§ **What to work on**
The range runs from the line containing "39: (132, 425, 2.92)" to the last line of the entries. Restate those lines word for word, without the pictures.

***** Exercise input

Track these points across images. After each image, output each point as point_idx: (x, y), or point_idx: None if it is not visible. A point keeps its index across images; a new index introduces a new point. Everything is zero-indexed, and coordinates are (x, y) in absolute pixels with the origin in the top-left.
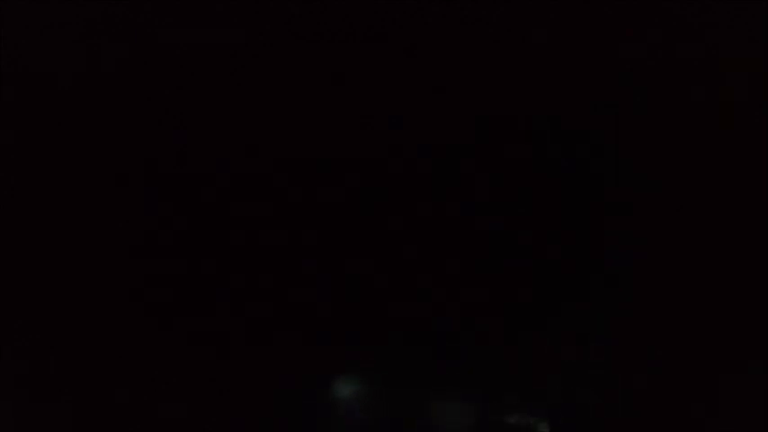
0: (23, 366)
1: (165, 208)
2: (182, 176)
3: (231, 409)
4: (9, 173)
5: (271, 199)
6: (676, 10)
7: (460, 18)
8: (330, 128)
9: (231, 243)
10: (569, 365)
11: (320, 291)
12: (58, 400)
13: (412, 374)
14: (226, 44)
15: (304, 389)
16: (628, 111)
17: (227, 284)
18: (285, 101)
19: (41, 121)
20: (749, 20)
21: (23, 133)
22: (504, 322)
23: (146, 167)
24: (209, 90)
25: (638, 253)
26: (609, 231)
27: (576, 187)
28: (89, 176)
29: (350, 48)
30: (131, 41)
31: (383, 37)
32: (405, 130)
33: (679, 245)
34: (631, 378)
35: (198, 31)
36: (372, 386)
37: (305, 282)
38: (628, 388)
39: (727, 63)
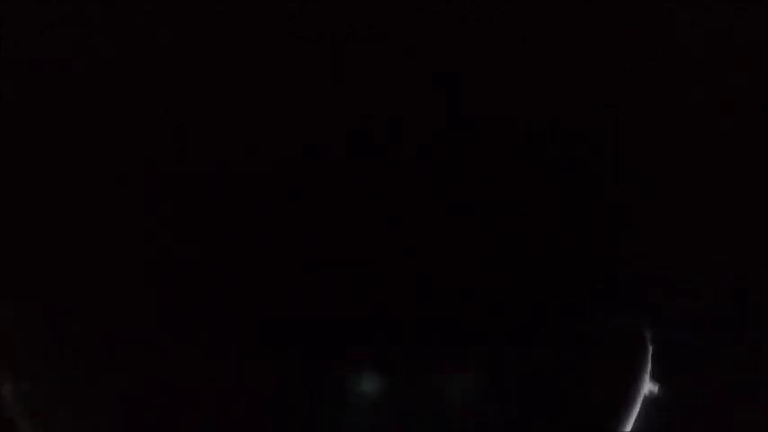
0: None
1: (167, 208)
2: (182, 176)
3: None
4: (9, 172)
5: (275, 198)
6: (676, 10)
7: (460, 18)
8: (331, 128)
9: (236, 243)
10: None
11: (323, 289)
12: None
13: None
14: (225, 44)
15: (310, 387)
16: (628, 111)
17: (231, 284)
18: (285, 100)
19: (41, 120)
20: (749, 20)
21: (23, 132)
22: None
23: (146, 167)
24: (209, 90)
25: (639, 250)
26: (609, 231)
27: (577, 186)
28: (90, 176)
29: (349, 47)
30: (131, 41)
31: (383, 36)
32: (405, 131)
33: (680, 244)
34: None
35: (198, 30)
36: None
37: (309, 281)
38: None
39: (728, 63)
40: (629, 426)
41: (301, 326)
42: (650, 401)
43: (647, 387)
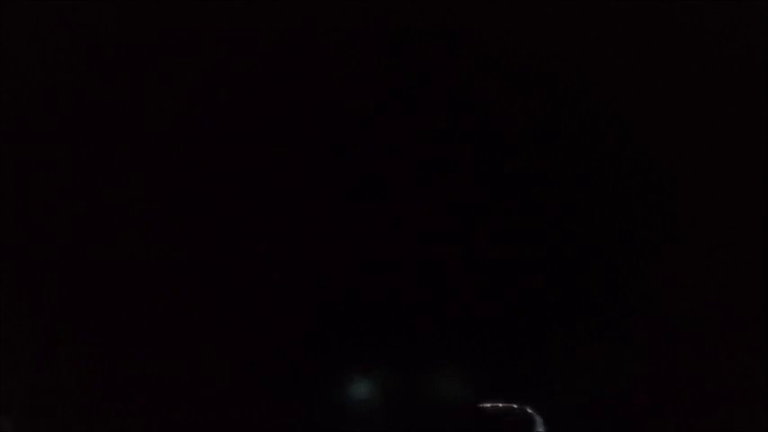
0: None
1: (167, 209)
2: (183, 176)
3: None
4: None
5: (276, 200)
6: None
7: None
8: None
9: (241, 244)
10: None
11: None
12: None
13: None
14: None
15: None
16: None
17: (229, 285)
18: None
19: (42, 121)
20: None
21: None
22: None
23: (146, 168)
24: (209, 90)
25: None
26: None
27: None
28: (90, 177)
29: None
30: (131, 41)
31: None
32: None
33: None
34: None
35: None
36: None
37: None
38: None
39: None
40: None
41: (298, 328)
42: None
43: None
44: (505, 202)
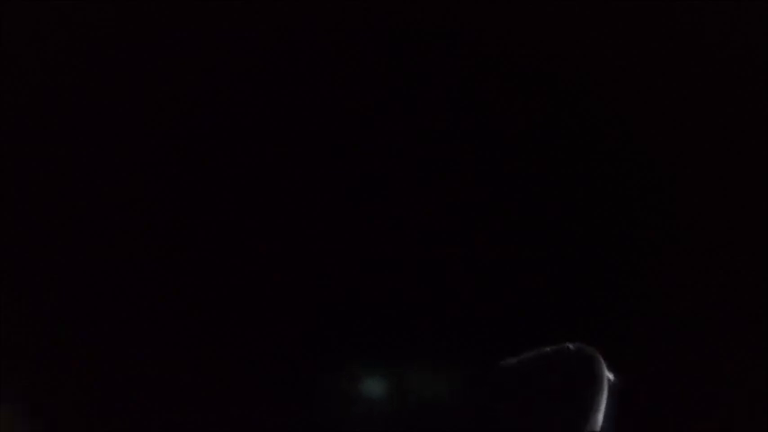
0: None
1: (167, 209)
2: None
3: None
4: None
5: (276, 200)
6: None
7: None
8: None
9: (241, 244)
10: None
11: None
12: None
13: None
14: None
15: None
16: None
17: (228, 285)
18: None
19: (42, 121)
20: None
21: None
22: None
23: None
24: (209, 90)
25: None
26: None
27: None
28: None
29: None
30: (131, 41)
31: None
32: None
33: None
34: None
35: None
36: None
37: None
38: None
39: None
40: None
41: (298, 328)
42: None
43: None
44: (505, 202)
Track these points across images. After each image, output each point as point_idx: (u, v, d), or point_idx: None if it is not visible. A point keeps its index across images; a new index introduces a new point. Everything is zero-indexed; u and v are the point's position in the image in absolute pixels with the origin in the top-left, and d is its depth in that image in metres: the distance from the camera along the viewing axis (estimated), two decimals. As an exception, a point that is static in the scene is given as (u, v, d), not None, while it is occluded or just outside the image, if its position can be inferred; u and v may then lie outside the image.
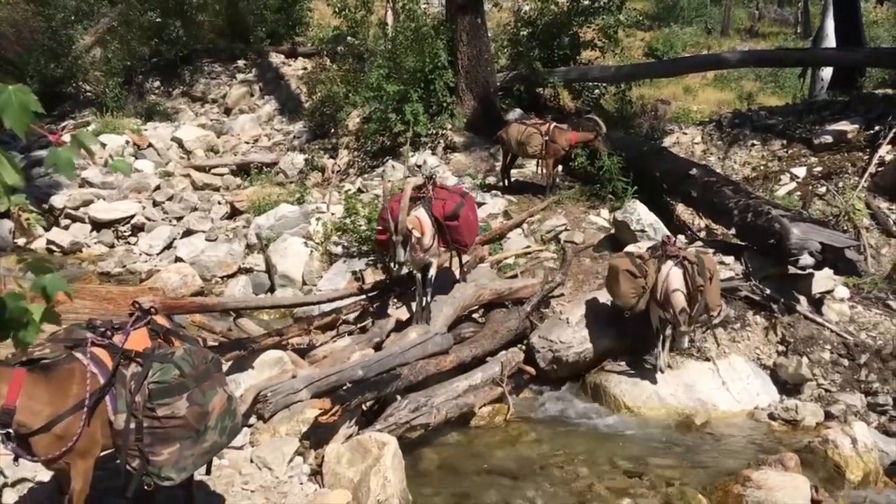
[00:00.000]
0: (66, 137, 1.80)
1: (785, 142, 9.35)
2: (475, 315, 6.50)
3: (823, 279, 6.23)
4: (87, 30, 15.71)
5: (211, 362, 3.21)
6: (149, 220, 10.15)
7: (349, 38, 13.85)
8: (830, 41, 12.93)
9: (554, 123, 8.70)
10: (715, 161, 9.63)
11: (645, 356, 5.87)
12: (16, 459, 2.81)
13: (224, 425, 3.13)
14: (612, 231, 7.69)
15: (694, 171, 7.89)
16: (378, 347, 5.56)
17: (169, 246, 9.48)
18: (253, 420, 4.53)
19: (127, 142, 12.37)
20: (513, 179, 9.39)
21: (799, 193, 8.25)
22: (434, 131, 10.77)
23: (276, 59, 16.28)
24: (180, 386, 2.97)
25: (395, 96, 10.51)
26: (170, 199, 10.77)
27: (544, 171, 8.97)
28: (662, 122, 12.65)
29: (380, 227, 5.67)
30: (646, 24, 22.18)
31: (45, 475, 3.62)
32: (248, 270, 8.52)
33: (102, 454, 3.02)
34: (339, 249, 8.02)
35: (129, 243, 9.87)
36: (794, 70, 15.71)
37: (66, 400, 2.80)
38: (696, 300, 5.19)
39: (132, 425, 2.92)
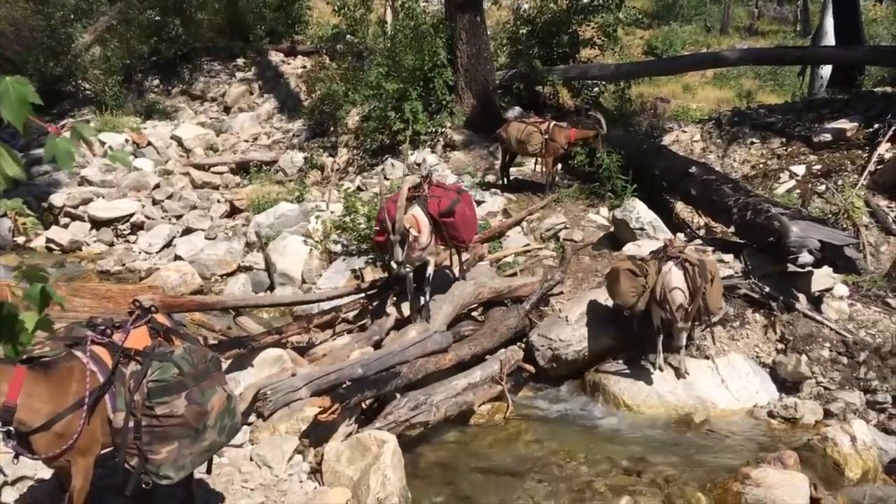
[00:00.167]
0: (67, 134, 1.77)
1: (784, 140, 9.36)
2: (474, 313, 6.49)
3: (823, 277, 6.22)
4: (86, 28, 15.73)
5: (210, 361, 3.21)
6: (148, 218, 10.16)
7: (348, 36, 13.86)
8: (830, 39, 12.91)
9: (553, 122, 8.69)
10: (714, 159, 9.63)
11: (645, 355, 5.87)
12: (16, 457, 2.82)
13: (223, 424, 3.13)
14: (612, 229, 7.69)
15: (693, 170, 7.90)
16: (377, 346, 5.57)
17: (168, 244, 9.48)
18: (252, 418, 4.53)
19: (126, 140, 12.39)
20: (512, 178, 9.39)
21: (798, 191, 8.27)
22: (433, 129, 10.77)
23: (275, 57, 16.27)
24: (179, 385, 2.97)
25: (395, 94, 10.51)
26: (169, 197, 10.77)
27: (544, 169, 8.97)
28: (662, 121, 12.62)
29: (377, 228, 5.64)
30: (645, 23, 22.18)
31: (45, 473, 3.63)
32: (247, 269, 8.52)
33: (102, 452, 3.02)
34: (338, 248, 8.01)
35: (128, 242, 9.88)
36: (794, 68, 15.73)
37: (66, 398, 2.81)
38: (695, 300, 5.19)
39: (131, 424, 2.93)
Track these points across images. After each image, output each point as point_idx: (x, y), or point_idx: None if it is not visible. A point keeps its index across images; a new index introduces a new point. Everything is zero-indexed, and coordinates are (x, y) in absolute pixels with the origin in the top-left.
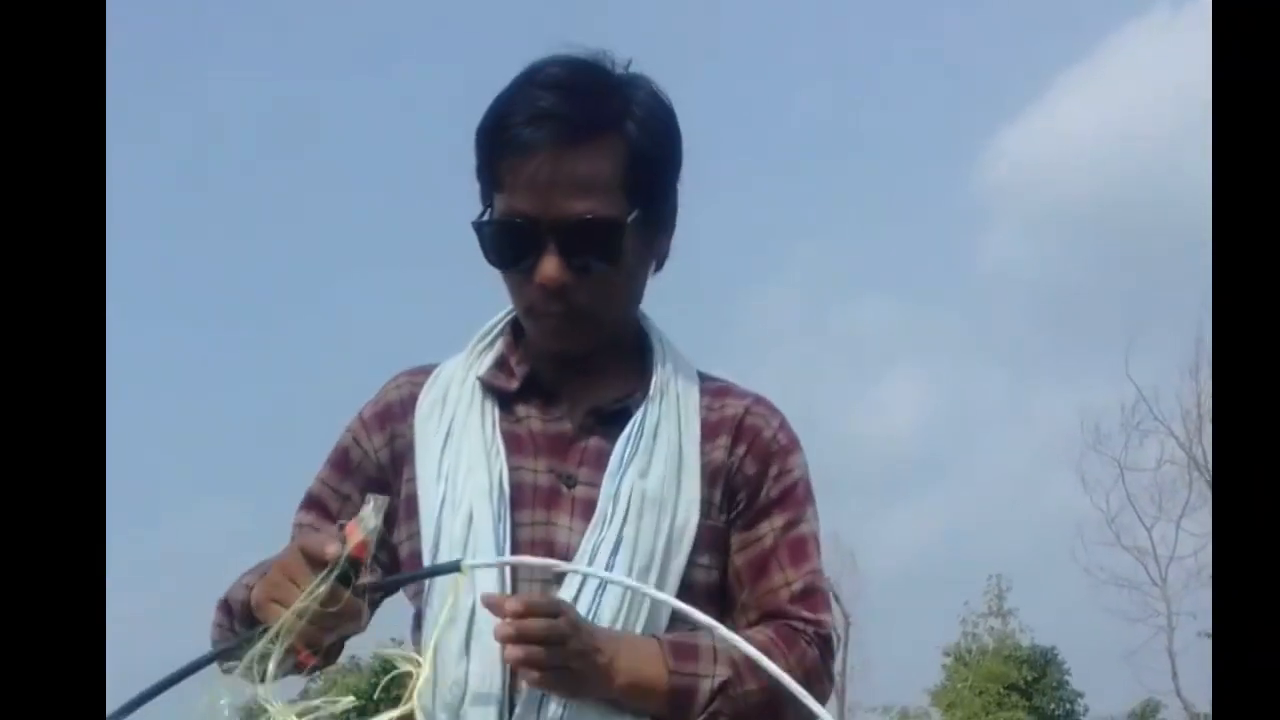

**********

§ **Result of the exercise**
39: (132, 425, 2.92)
[00:00.167]
0: (67, 134, 1.77)
1: (784, 140, 9.36)
2: (474, 313, 6.49)
3: (823, 277, 6.22)
4: (86, 28, 15.73)
5: (210, 361, 3.21)
6: (148, 218, 10.16)
7: (348, 36, 13.86)
8: (830, 39, 12.91)
9: (553, 122, 8.69)
10: (714, 159, 9.63)
11: (645, 355, 5.87)
12: (16, 457, 2.82)
13: (223, 424, 3.13)
14: (612, 229, 7.69)
15: (693, 170, 7.90)
16: (377, 346, 5.57)
17: (168, 244, 9.48)
18: (252, 418, 4.53)
19: (126, 140, 12.39)
20: (512, 178, 9.39)
21: (798, 191, 8.27)
22: (433, 129, 10.77)
23: (275, 57, 16.27)
24: (179, 385, 2.97)
25: (395, 94, 10.51)
26: (169, 197, 10.77)
27: (544, 169, 8.97)
28: (662, 121, 12.62)
29: (377, 228, 5.64)
30: (645, 23, 22.18)
31: (45, 473, 3.63)
32: (247, 269, 8.52)
33: (102, 452, 3.02)
34: (338, 248, 8.01)
35: (128, 242, 9.88)
36: (794, 68, 15.73)
37: (66, 398, 2.81)
38: (695, 300, 5.19)
39: (131, 424, 2.93)
Track these points across images. After each image, output each point as point_idx: (x, y), or point_idx: None if it is not visible. A point keeps its index across images; a new index introduces a new point. Everything is zero-indexed, and coordinates are (x, y) in absolute pixels with the origin in the top-left.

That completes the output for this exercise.